• [TASK DIRECTIONS]:
Transcribe, word for word, all of the entries below, and exclude any pictures from the copy.

Saved entries:
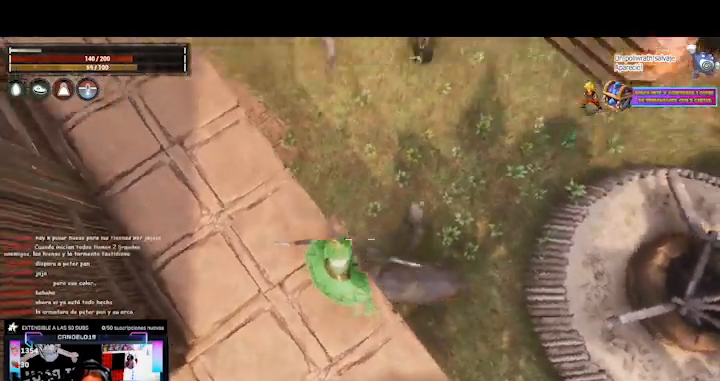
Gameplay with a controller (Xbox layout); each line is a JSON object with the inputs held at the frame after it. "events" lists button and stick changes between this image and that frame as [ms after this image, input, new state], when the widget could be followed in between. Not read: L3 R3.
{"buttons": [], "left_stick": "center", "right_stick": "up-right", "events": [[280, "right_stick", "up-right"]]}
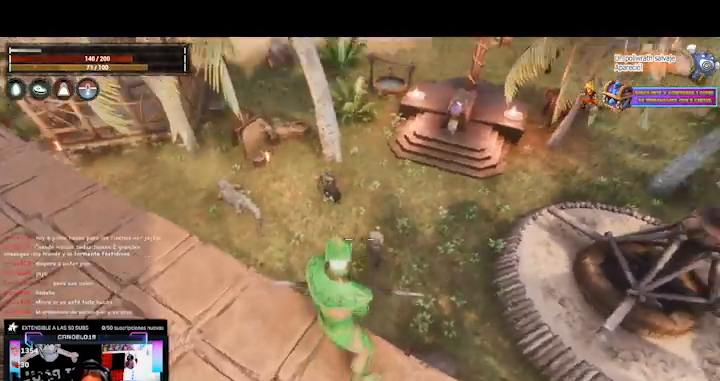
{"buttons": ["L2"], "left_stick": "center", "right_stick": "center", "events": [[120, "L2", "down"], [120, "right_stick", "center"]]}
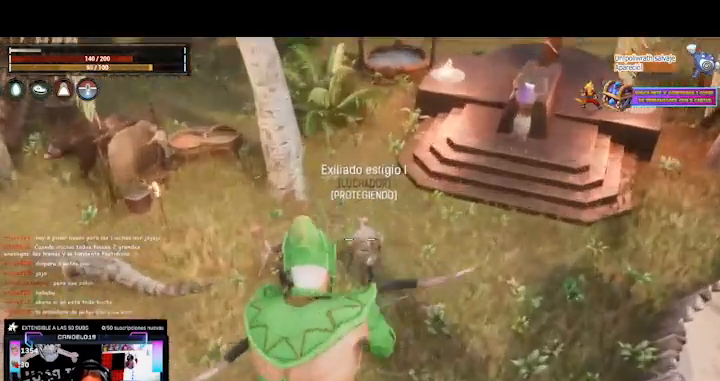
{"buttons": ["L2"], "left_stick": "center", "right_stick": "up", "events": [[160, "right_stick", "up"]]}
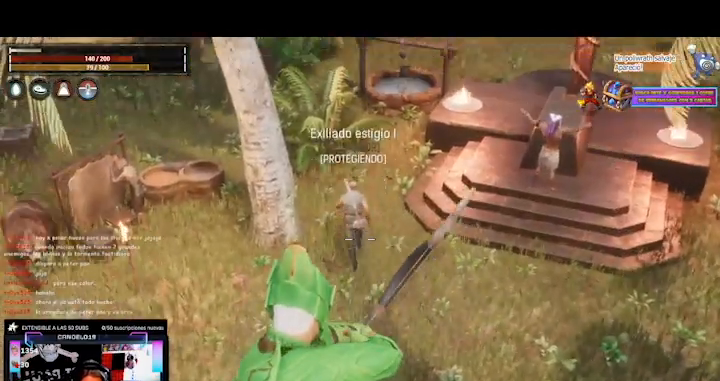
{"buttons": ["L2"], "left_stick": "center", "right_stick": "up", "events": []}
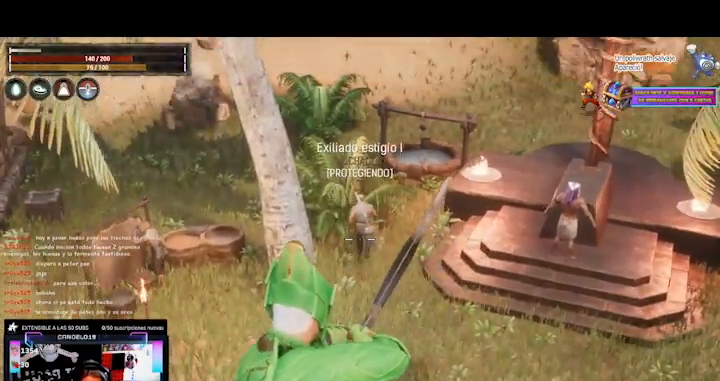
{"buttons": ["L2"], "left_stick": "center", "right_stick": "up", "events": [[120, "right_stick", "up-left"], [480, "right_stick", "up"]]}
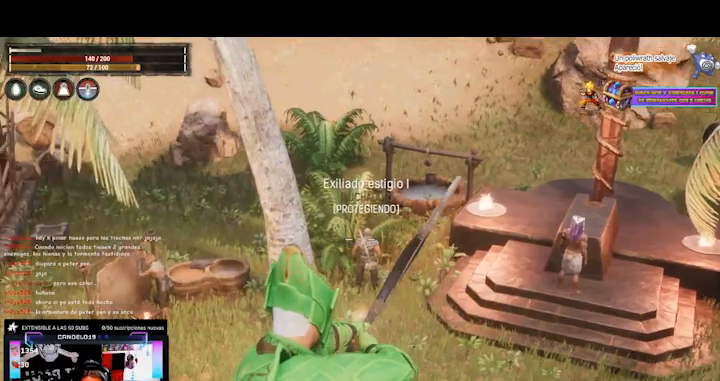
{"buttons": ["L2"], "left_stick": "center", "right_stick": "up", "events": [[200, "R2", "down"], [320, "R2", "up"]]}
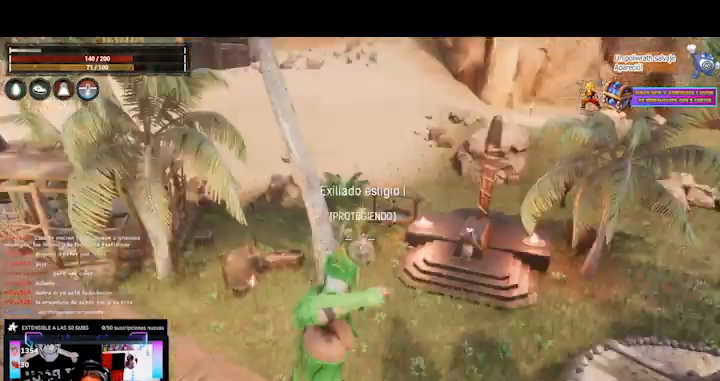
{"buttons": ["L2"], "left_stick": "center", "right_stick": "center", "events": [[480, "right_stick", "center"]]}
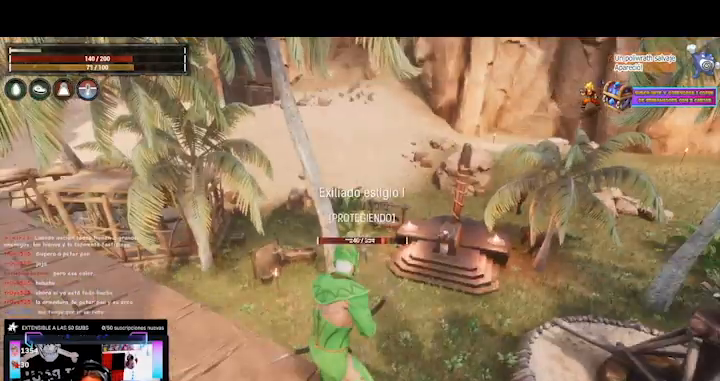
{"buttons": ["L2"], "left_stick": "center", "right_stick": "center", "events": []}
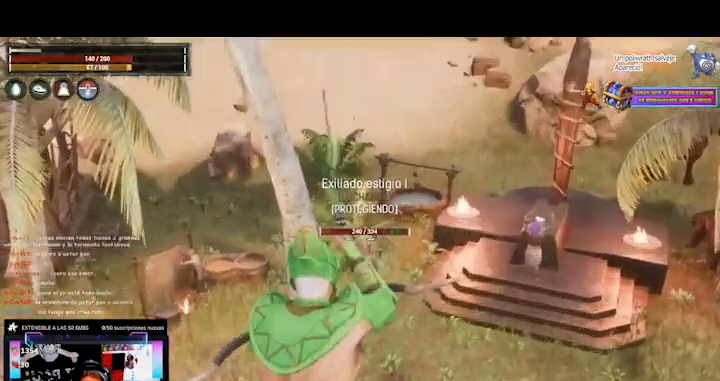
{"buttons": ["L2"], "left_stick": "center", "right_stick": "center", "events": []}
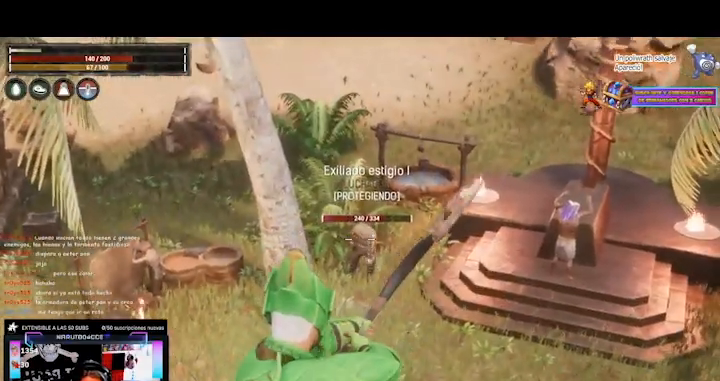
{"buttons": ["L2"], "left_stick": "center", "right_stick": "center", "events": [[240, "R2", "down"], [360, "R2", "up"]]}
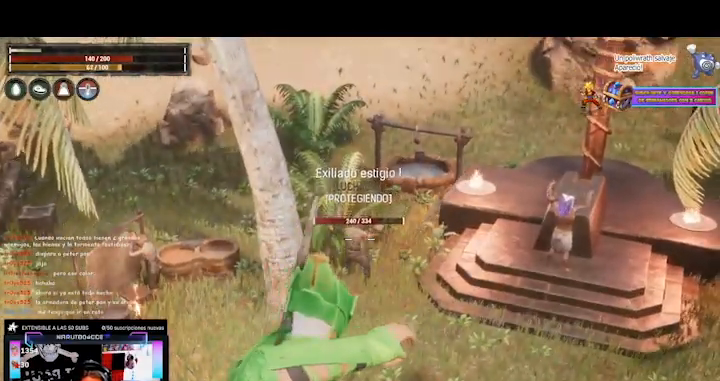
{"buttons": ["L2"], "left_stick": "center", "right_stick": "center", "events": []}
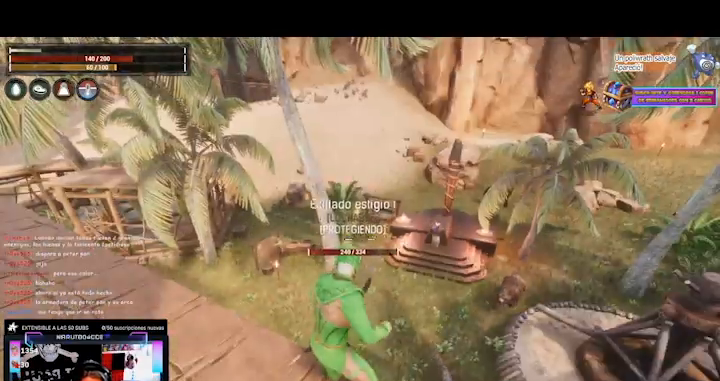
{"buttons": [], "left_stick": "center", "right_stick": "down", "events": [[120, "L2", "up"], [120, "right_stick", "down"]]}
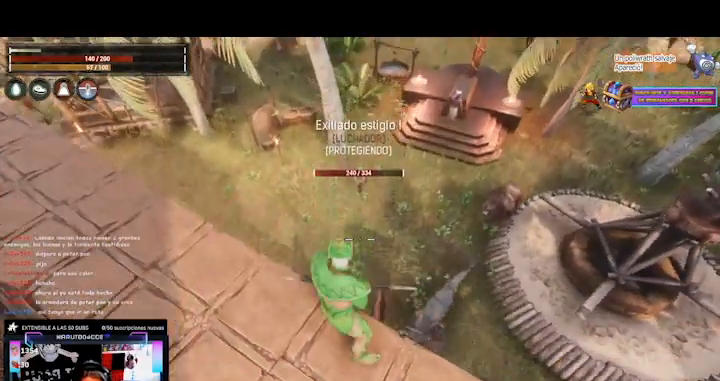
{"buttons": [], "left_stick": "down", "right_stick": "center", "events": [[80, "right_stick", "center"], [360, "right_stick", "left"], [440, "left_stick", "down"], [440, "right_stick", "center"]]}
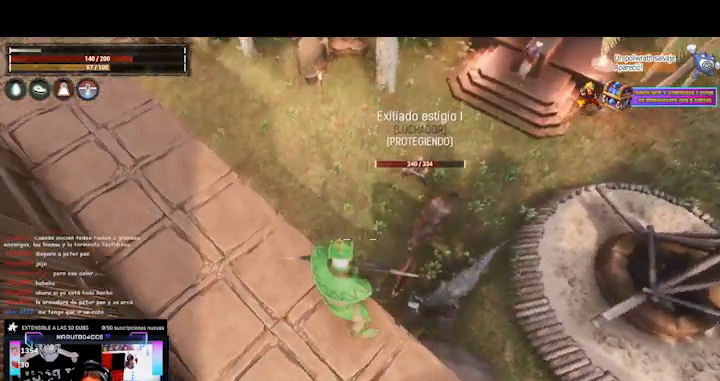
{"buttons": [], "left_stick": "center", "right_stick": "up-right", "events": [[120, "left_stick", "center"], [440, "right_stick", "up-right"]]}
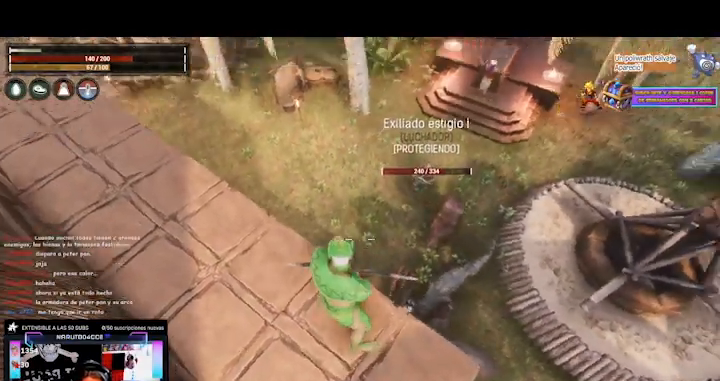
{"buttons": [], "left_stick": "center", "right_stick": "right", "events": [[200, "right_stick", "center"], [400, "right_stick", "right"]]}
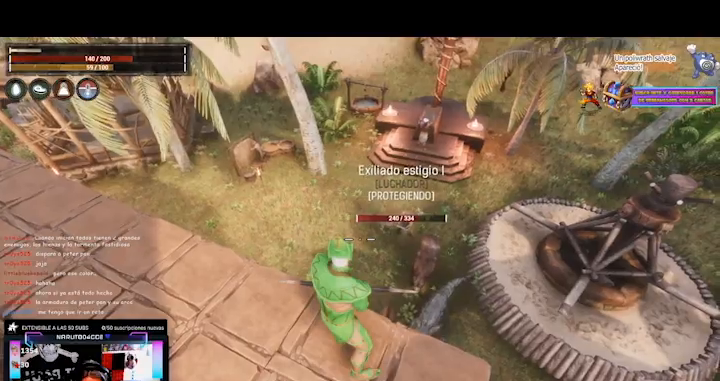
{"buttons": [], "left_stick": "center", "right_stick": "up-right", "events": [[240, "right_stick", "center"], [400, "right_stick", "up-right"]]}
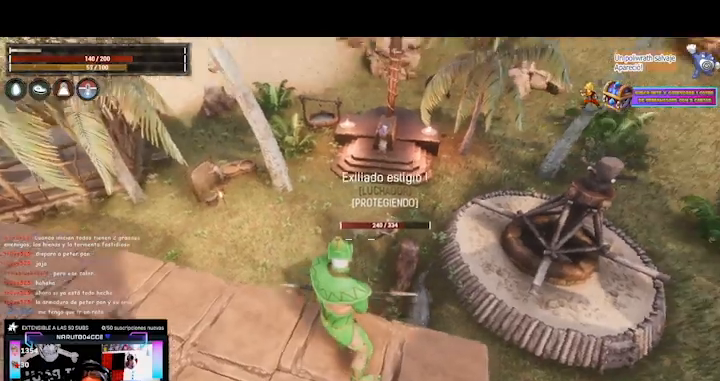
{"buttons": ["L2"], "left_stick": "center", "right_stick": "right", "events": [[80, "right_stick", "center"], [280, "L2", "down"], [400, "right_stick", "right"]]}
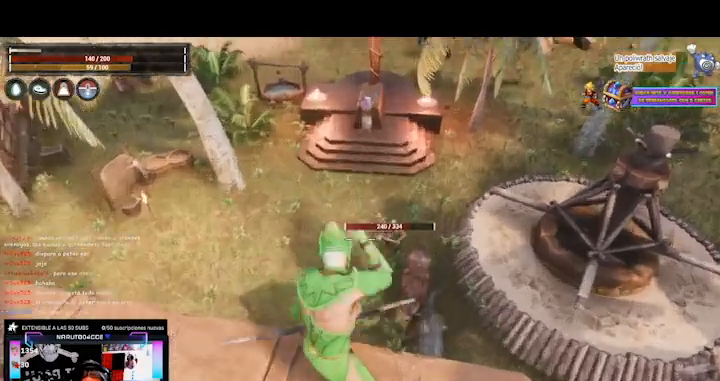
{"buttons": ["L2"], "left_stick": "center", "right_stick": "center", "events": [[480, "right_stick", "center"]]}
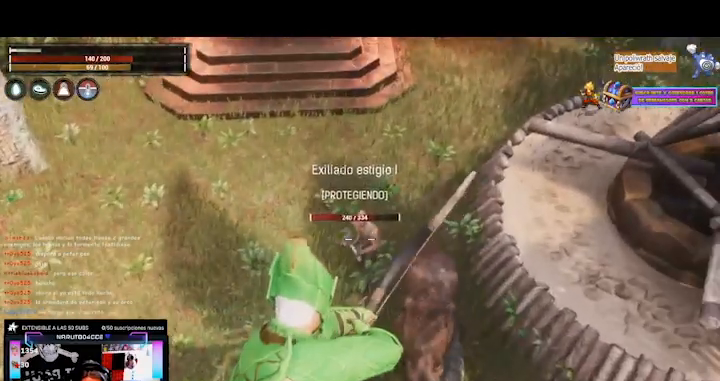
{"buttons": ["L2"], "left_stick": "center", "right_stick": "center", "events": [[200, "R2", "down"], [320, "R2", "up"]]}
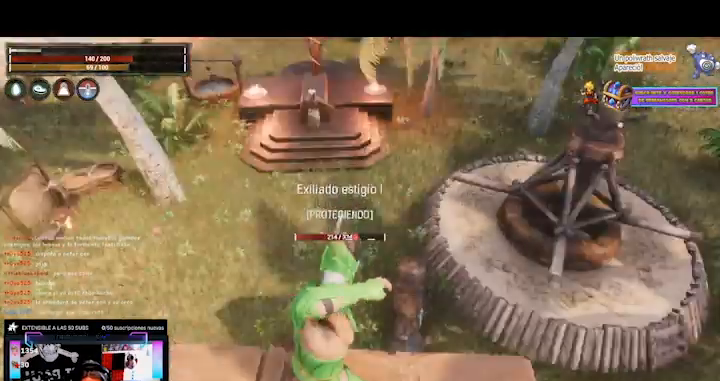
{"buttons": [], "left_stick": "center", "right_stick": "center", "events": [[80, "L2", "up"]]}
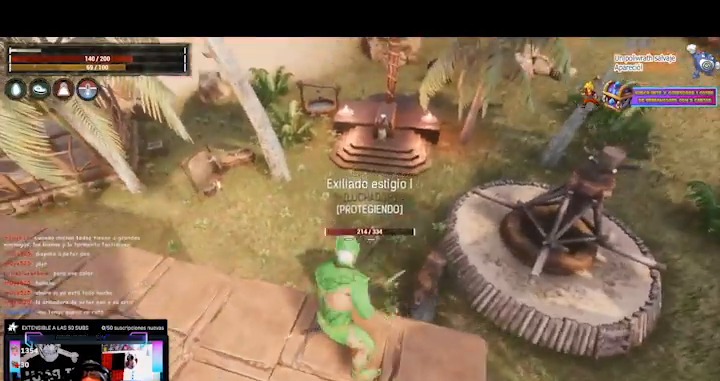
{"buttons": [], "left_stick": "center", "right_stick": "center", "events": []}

• [EXERCISE RESULT]:
Gameplay with a controller (Xbox layout); each line is a JSON object with the inputs held at the frame after it. "events" lists button and stick changes between this image and that frame as [ms after this image, input, new state], when the widget could be followed in between. Not read: L3 R3.
{"buttons": [], "left_stick": "center", "right_stick": "up-right", "events": [[280, "right_stick", "up-right"]]}
{"buttons": ["L2"], "left_stick": "center", "right_stick": "center", "events": [[120, "L2", "down"], [120, "right_stick", "center"]]}
{"buttons": ["L2"], "left_stick": "center", "right_stick": "up", "events": [[160, "right_stick", "up"]]}
{"buttons": ["L2"], "left_stick": "center", "right_stick": "up", "events": []}
{"buttons": ["L2"], "left_stick": "center", "right_stick": "up", "events": [[120, "right_stick", "up-left"], [480, "right_stick", "up"]]}
{"buttons": ["L2"], "left_stick": "center", "right_stick": "up", "events": [[200, "R2", "down"], [320, "R2", "up"]]}
{"buttons": ["L2"], "left_stick": "center", "right_stick": "center", "events": [[480, "right_stick", "center"]]}
{"buttons": ["L2"], "left_stick": "center", "right_stick": "center", "events": []}
{"buttons": ["L2"], "left_stick": "center", "right_stick": "center", "events": []}
{"buttons": ["L2"], "left_stick": "center", "right_stick": "center", "events": [[240, "R2", "down"], [360, "R2", "up"]]}
{"buttons": ["L2"], "left_stick": "center", "right_stick": "center", "events": []}
{"buttons": [], "left_stick": "center", "right_stick": "down", "events": [[120, "L2", "up"], [120, "right_stick", "down"]]}
{"buttons": [], "left_stick": "down", "right_stick": "center", "events": [[80, "right_stick", "center"], [360, "right_stick", "left"], [440, "left_stick", "down"], [440, "right_stick", "center"]]}
{"buttons": [], "left_stick": "center", "right_stick": "up-right", "events": [[120, "left_stick", "center"], [440, "right_stick", "up-right"]]}
{"buttons": [], "left_stick": "center", "right_stick": "right", "events": [[200, "right_stick", "center"], [400, "right_stick", "right"]]}
{"buttons": [], "left_stick": "center", "right_stick": "up-right", "events": [[240, "right_stick", "center"], [400, "right_stick", "up-right"]]}
{"buttons": ["L2"], "left_stick": "center", "right_stick": "right", "events": [[80, "right_stick", "center"], [280, "L2", "down"], [400, "right_stick", "right"]]}
{"buttons": ["L2"], "left_stick": "center", "right_stick": "center", "events": [[480, "right_stick", "center"]]}
{"buttons": ["L2"], "left_stick": "center", "right_stick": "center", "events": [[200, "R2", "down"], [320, "R2", "up"]]}
{"buttons": [], "left_stick": "center", "right_stick": "center", "events": [[80, "L2", "up"]]}
{"buttons": [], "left_stick": "center", "right_stick": "center", "events": []}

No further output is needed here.